横長の大きな机の前に三人、扉の両脇に二人、応接セットの三つのソファの後ろに一人ずつ。それから、ビフォア・エンド・ウォーのアメリカの政治家や偉人賢人が描かれた絵が所狭しとかかった壁を背にして立つウォーカーの両脇に二人。
合計九人の機械化兵士が、執務室の中で守りを固めている。
執務室の外の廊下には五体の機械兵器が待機する。最新型の機械兵器は多重装備だ。
アシュケナジが抵抗すれば、両腕に備えたグレネードランチャーとガトリング銃で原形を留めないくらい、粉々になるだろう。
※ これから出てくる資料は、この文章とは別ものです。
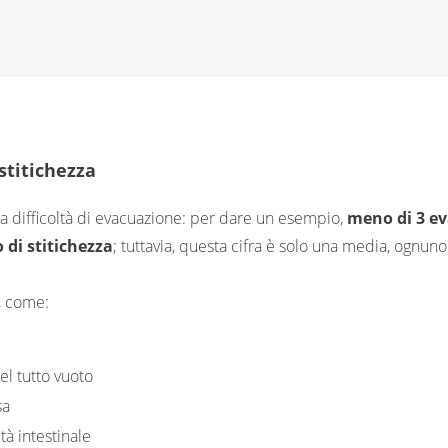
 stitichezza
una difficoltà di evacuazione: per dare un esempio,
meno di 3 e
 di stitichezza
; tuttavia, questa cifra è solo una media, ognuno 
, come:
el tutto vuoto
sa
tà intestinale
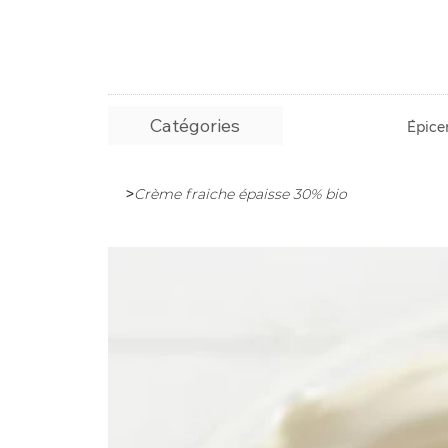
Catégories
Épicer
>
Crème fraiche épaisse 30% bio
(無論、両手両足首に留めておくがな。奴はガグル社の総帥。すぐに殺すつもりはない)
ウォーカーは冷徹な笑みを浮かべながら扉を眺めた。
扉の向こうでは激しい銃撃戦が展開されているようだ。絶え間ない射撃音が分厚い扉から漏れてくる。
鼓膜を連打されるような轟音に、ウォーカーは思わず耳を塞いだ。
連続していた射撃音が、ぴたりと止んだ。
「どうした?アシュケナジを仕留めたか?!」
期待に顔を輝かせたウォーカーが、机から身を乗り出す。
次の瞬間。幾層にも鋼鉄を張り合わせた執務室の大扉が、一撃で打ち破られた。